Erdem ve ahlakın demokrasinin temeli olduğunu, ahlak olmadan demokrasinin gelişemeyeceğini belirten Akşener, ahlakın olmadığı yerde yürütmenin çürütme gücüne dönüşeceğine işaret etti.
Üç kuruş daha fazla para kazanmak için çürük binaların yapılmasına izin verilmesinin sadece bir yönetim sorunu değil, aynı zamanda bir moral sorunu olduğunu vurgulayan Akşener, “Deprem riski ortadayken, kira uğruna bu riski görmezden gelmek doğru değil. sadece bir cehalet sorunu, aynı zamanda ahlaki bir sorun.” sözlerini söyledi.
“Ülkenin yaralarını sarmak yerine çadır tüccarı oldu”
Kızılay’ın çadır satışıyla ilgili tartışmaları hatırlatan Akşener, şunları söyledi:
“Binlerce depremzedemiz soğukta beklerken kendi vatandaşımıza çadır satmak sadece bir teşkilat meselesi değil. Bu sadece bir ahlak meselesi. Türk Kızılayı onların elinde bir plastik bağışı kurumuna dönüşmüştü. Bu da yetmeyecektir.Geldiği noktada tamamen paravan bir şirkettir.Ata yadigarı,kötü günün dostu,güzelliğin simgesi Türk Kızılayı yozlaşmış,çürümüş bir yer haline gelmiştir.Memleketi şifalandıracağına yaralar,çadır tüccarı oldu.Deprem oldu halkımız 20 gündür çadır bekliyor ve Kızılay deposunda çadır stoklayıp satıyor.Bu çok büyük rezalet.Olabilir mi? Kızılay Başkanı’nı ‘Stockcu’ diye mi görevden alacaksınız?
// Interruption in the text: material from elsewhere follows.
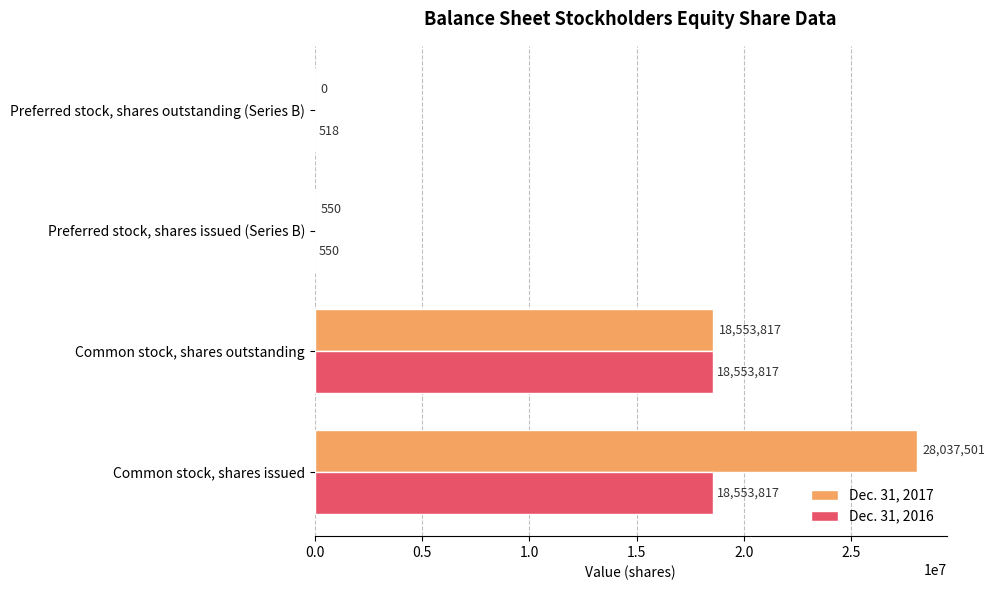

What is the sum of all Dec. 31, 2017 values?

46591868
Akşener, yabancı ülkelerin hiçbir karşılık beklemeden arama kurtarma ekipleri gönderdiğini, “düşman” olarak lanse edilenlerin seferber olup yardıma koştuğunu, “eloğlu” denenlerin milyarlarca lira yardım parası topladığını ama Kızılay’ın “utanmadan” satıldığını söyledi. çadırları kendi vatandaşlarına
“Küçük hesaplar bırakıp büyük resmi görmek gerekiyor”
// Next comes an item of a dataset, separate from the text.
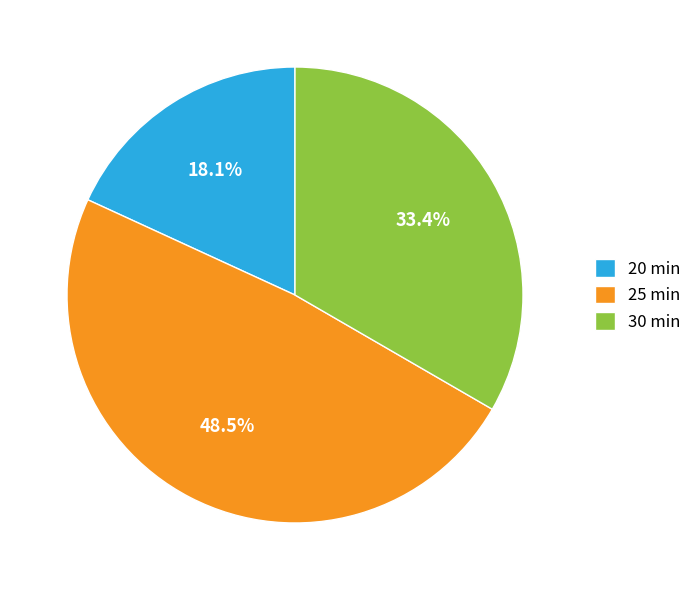

Between 25 min and 20 min, which is larger?

25 min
Bugün ülke olarak bir yol ayrımında olduklarını ve ateşle imtihanla karşı karşıya olduklarını ifade eden Akşener, “Bugün bir seçim yapmak zorundayız. Ya milletin yolunda başımız dik yürüyeceğiz, ya da milletin yolunda yürüyeceğiz.” Milletin geleceğini kumar masalarında heba edenlere fırsat vereceğiz.Ya beyaz lilyumlara can vereceğiz ya da önümüze konulan gazaba.” Üzümlerinizle yetineceğiz.” dedi.
Akşener, bu yangın imtihanını parti içi sorun ya da ofis sohbeti olarak görenlere seslenmek istediğini belirtti. Küçük hesapları bırakıp büyük resmi, asıl tehlikeyi görmek gerekiyor. Dün yolumuz aynıydı bugün de aynı.” yorumunu yaptı.